··· INPUT MATERIAL ···
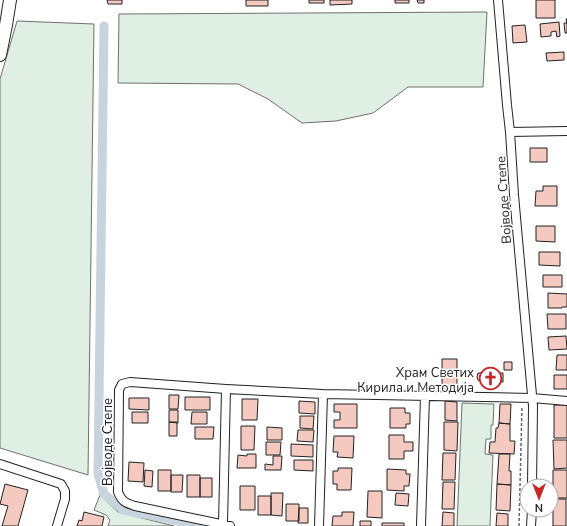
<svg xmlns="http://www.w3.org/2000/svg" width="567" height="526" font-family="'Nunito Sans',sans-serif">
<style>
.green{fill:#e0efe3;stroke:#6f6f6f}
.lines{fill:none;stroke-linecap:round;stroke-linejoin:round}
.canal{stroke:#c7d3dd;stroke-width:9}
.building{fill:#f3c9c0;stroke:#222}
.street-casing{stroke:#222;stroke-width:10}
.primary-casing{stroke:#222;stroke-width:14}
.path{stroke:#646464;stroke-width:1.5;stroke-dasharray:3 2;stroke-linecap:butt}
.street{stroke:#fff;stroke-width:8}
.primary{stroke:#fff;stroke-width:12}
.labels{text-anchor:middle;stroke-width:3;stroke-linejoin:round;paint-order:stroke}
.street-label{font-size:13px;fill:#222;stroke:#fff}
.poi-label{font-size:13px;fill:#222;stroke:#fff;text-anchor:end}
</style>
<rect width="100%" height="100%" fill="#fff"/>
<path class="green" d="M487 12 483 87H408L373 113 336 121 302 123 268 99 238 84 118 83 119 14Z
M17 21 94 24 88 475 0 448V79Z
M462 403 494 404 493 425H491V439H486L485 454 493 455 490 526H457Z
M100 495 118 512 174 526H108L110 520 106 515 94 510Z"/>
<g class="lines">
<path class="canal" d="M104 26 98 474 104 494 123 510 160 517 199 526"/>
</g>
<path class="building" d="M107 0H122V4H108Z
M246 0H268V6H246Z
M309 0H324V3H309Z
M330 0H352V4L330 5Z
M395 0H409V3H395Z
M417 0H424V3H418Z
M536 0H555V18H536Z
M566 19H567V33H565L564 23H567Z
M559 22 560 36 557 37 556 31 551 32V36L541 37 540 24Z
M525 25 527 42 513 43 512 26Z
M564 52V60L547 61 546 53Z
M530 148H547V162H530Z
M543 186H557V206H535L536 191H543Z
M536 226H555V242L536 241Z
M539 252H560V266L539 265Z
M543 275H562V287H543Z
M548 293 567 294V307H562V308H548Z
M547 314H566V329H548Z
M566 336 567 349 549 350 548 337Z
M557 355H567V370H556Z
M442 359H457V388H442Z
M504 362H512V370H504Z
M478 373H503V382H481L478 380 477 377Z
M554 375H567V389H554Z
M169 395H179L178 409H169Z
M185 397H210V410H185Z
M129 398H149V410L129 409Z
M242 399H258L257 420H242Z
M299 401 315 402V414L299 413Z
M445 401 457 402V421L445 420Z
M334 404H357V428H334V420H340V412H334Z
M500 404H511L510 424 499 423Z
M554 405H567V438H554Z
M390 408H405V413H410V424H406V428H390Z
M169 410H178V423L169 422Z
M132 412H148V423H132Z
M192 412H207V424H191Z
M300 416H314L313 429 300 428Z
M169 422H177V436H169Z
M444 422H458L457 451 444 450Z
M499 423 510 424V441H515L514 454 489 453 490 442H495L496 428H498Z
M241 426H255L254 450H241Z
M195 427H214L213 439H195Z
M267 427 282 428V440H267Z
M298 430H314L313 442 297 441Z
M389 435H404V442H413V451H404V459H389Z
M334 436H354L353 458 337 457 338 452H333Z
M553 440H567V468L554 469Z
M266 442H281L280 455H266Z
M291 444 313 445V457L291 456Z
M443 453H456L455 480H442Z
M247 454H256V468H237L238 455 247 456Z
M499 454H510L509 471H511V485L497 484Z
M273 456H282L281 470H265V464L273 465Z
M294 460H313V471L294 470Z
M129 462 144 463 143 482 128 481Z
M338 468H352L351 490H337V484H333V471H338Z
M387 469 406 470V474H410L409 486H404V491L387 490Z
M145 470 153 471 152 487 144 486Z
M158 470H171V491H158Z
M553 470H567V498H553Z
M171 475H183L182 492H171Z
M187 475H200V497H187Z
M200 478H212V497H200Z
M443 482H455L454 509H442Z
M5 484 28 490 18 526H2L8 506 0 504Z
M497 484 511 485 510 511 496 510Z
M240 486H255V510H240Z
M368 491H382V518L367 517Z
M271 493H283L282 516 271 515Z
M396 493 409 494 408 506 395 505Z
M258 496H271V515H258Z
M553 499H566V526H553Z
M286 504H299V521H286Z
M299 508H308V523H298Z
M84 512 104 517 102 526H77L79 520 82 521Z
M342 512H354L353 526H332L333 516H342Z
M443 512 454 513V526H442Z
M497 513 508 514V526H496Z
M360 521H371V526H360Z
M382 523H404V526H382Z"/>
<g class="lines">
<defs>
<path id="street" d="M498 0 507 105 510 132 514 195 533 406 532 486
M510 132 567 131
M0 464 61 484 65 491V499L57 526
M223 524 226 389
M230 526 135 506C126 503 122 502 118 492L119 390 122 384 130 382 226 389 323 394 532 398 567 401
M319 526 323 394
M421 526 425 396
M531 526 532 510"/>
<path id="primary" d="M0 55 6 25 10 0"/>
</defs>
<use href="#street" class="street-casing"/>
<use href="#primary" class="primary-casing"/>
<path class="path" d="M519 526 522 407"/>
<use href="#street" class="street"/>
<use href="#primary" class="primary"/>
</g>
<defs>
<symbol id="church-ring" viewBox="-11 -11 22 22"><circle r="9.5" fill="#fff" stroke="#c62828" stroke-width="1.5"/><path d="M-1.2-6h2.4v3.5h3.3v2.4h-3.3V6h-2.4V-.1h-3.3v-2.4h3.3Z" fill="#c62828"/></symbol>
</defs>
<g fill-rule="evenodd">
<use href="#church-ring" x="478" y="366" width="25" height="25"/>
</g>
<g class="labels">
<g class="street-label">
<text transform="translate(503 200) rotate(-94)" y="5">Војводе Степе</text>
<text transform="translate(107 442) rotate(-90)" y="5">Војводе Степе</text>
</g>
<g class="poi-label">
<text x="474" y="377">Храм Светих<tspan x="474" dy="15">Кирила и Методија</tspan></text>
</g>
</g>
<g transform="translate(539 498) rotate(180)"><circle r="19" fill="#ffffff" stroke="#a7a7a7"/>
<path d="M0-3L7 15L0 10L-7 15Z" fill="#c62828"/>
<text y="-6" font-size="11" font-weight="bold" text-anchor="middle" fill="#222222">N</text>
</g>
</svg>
···
··· INPUT MATERIAL ···
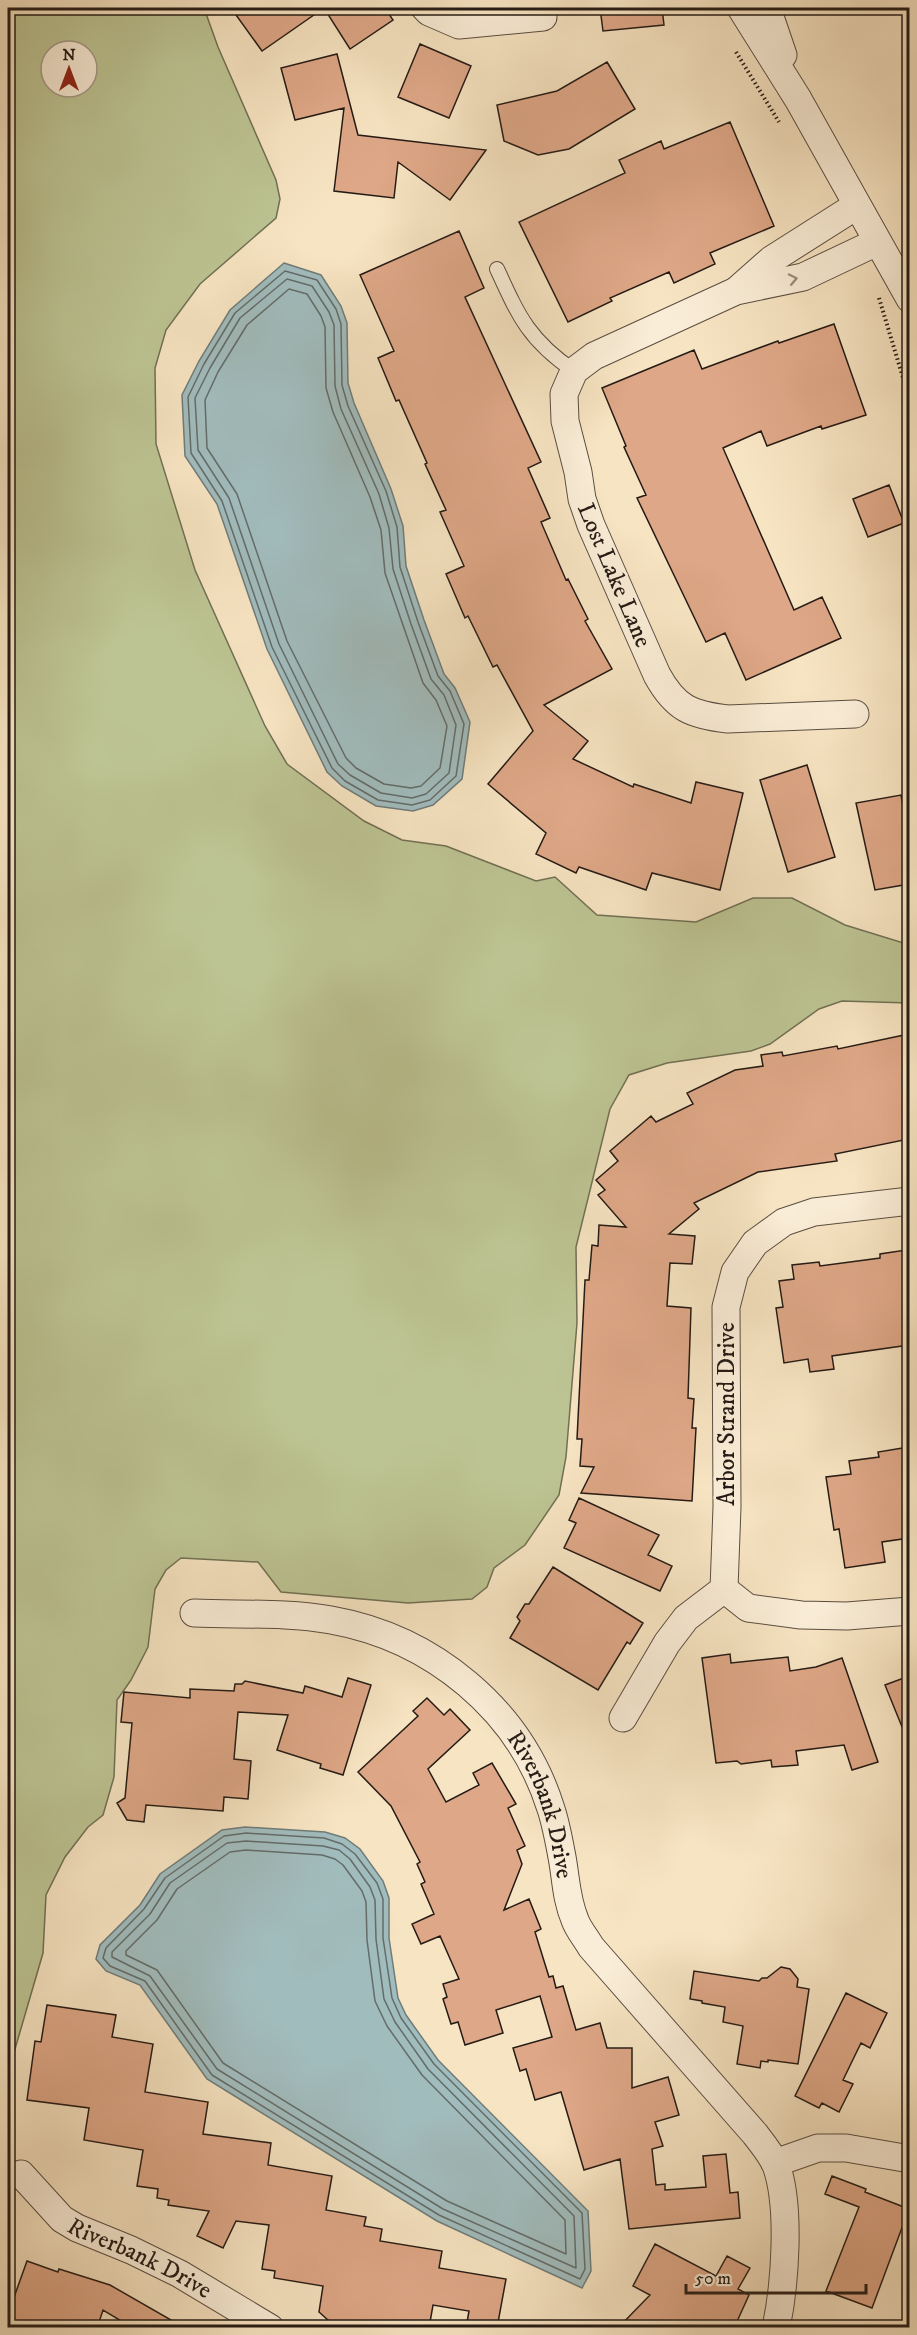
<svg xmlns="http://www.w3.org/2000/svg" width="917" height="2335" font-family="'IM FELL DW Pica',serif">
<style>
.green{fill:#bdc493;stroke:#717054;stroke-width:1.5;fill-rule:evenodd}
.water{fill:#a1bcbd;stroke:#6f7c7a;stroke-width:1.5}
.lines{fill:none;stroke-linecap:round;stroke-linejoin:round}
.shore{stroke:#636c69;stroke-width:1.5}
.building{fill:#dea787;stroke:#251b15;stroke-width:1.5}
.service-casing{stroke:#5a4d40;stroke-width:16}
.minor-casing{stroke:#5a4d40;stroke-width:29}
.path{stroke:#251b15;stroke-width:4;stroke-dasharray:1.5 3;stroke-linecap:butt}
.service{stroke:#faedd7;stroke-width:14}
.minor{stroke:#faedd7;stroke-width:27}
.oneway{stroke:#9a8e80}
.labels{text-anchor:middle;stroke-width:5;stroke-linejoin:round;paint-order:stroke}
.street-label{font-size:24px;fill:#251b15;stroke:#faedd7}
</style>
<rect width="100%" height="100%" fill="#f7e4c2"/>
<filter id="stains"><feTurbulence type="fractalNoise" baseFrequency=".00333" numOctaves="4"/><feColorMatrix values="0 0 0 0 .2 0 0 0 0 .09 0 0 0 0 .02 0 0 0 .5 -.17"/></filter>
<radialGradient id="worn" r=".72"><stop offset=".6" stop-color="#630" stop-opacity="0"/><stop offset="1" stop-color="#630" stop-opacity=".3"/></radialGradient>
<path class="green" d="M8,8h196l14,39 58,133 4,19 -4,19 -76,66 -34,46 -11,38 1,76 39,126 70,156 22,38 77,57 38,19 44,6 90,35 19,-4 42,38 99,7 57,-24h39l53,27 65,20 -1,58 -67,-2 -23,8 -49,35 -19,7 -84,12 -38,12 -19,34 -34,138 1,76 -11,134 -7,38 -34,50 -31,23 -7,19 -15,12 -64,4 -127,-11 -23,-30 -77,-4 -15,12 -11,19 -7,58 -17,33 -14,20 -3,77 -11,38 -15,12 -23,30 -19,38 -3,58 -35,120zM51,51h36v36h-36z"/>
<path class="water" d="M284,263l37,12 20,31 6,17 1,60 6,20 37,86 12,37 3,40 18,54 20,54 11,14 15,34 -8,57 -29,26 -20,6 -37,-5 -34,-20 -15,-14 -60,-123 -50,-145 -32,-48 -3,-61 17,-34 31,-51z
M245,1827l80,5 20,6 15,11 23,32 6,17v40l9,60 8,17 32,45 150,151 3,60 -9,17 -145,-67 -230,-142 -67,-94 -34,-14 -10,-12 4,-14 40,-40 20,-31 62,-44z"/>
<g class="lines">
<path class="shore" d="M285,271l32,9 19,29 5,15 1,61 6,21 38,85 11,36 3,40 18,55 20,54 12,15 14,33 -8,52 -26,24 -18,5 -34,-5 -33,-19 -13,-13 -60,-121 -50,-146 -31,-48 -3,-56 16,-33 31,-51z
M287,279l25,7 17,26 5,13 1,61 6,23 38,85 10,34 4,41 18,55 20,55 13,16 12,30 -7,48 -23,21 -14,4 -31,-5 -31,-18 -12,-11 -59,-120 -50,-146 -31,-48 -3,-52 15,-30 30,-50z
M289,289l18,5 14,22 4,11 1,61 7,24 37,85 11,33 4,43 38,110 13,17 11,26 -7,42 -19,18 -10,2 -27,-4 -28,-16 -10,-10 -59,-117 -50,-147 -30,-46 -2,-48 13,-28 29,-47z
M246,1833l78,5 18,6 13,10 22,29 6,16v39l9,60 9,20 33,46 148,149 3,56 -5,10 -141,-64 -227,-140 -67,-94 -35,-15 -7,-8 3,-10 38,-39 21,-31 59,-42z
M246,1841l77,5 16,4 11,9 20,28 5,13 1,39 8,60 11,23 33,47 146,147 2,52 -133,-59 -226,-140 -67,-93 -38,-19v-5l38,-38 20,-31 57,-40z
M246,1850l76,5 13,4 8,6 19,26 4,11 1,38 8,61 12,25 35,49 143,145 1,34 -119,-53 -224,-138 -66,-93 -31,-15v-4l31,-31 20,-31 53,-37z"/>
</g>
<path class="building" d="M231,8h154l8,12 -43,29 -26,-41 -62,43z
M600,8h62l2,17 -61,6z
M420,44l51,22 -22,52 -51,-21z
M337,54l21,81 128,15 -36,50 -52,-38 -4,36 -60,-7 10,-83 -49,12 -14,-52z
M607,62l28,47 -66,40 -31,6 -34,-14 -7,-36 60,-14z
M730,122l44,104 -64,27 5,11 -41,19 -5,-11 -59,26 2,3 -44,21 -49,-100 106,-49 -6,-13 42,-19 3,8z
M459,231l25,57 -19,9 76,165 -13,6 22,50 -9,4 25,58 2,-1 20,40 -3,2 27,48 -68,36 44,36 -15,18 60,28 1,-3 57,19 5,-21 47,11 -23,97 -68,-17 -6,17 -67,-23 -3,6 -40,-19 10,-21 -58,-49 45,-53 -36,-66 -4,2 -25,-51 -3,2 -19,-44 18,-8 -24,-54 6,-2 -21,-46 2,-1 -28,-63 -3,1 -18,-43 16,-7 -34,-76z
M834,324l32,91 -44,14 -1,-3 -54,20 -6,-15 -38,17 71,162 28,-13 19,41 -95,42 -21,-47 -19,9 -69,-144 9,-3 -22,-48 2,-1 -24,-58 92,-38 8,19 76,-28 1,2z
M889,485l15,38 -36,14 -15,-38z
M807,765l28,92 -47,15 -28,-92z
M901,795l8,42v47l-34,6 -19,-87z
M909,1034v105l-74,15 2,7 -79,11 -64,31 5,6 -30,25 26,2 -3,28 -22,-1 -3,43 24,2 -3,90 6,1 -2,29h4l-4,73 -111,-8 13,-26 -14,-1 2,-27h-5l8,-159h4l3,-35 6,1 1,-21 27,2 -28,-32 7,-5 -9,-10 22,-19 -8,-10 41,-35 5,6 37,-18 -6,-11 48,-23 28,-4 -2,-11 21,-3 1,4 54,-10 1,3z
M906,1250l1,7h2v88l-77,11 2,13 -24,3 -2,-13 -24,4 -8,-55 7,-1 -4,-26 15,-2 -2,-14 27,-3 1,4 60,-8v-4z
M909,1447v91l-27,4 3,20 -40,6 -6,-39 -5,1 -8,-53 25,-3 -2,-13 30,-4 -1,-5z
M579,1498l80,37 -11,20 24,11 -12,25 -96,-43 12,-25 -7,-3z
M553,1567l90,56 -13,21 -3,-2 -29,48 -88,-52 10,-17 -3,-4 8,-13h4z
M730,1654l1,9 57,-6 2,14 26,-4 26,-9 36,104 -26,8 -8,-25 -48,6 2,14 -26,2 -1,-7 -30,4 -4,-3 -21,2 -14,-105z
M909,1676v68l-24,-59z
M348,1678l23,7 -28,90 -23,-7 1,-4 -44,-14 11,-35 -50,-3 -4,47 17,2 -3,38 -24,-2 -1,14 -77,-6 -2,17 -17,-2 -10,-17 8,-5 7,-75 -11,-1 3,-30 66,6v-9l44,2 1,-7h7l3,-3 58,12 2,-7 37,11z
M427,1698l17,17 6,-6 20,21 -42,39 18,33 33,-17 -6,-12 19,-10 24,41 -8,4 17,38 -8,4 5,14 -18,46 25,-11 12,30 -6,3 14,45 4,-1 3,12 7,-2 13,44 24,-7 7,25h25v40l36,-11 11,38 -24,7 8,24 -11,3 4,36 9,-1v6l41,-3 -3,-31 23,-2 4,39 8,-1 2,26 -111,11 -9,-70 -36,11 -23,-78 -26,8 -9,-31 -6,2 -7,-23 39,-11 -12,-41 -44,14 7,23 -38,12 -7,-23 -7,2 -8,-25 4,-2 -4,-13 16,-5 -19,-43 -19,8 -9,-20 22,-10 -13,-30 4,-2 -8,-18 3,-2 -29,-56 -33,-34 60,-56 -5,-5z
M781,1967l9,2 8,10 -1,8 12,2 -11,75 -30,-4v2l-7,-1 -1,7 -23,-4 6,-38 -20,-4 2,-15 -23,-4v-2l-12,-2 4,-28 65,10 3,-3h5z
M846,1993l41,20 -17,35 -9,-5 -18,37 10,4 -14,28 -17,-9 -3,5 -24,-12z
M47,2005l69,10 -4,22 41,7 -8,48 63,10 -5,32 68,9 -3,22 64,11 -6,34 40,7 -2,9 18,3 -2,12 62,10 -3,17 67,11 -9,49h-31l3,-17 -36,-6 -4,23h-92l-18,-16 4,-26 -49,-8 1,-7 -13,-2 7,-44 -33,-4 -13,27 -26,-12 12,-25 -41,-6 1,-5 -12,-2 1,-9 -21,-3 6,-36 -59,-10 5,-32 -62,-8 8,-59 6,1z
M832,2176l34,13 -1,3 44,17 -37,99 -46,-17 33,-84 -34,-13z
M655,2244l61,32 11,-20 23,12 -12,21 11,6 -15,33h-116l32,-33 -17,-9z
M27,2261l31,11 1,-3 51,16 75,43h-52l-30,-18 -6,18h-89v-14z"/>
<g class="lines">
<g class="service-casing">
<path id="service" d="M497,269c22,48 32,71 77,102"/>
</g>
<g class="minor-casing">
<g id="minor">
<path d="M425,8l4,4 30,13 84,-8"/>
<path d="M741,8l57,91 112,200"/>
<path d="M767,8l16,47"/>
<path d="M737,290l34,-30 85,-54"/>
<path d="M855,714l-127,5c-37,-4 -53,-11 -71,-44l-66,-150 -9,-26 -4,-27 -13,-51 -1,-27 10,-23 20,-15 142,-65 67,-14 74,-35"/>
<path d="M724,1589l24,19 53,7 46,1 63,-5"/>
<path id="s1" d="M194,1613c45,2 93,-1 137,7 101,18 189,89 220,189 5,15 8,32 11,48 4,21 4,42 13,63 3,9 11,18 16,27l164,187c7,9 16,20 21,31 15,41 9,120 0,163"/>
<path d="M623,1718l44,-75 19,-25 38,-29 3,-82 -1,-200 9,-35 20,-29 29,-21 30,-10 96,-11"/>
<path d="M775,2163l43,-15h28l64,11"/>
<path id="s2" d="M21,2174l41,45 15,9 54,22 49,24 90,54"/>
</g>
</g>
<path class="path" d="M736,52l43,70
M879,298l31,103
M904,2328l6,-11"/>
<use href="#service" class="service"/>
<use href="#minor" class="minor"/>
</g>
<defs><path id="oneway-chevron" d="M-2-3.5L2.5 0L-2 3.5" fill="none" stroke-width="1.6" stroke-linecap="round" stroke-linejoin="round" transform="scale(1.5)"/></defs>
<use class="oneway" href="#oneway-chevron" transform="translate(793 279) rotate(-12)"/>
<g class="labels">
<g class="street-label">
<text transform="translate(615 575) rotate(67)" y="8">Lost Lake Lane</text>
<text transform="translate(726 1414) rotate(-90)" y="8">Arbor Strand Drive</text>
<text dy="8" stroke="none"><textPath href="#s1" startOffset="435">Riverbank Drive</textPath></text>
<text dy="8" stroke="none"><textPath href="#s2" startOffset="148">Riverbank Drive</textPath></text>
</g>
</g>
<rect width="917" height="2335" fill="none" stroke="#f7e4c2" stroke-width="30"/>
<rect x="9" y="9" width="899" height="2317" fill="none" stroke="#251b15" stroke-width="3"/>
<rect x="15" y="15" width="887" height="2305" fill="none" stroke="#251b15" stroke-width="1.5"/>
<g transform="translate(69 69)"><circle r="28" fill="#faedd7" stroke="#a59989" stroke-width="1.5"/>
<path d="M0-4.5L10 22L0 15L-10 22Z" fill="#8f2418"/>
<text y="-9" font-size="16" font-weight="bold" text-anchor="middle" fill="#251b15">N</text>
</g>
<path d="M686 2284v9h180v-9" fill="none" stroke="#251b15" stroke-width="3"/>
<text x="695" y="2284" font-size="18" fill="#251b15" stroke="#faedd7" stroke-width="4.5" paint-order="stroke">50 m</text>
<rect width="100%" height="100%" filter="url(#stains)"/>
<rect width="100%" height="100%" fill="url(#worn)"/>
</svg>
···
If a line in the data holds the string "dasharray", copy that line.

.path{stroke:#646464;stroke-width:1.5;stroke-dasharray:3 2;stroke-linecap:butt}
.path{stroke:#251b15;stroke-width:4;stroke-dasharray:1.5 3;stroke-linecap:butt}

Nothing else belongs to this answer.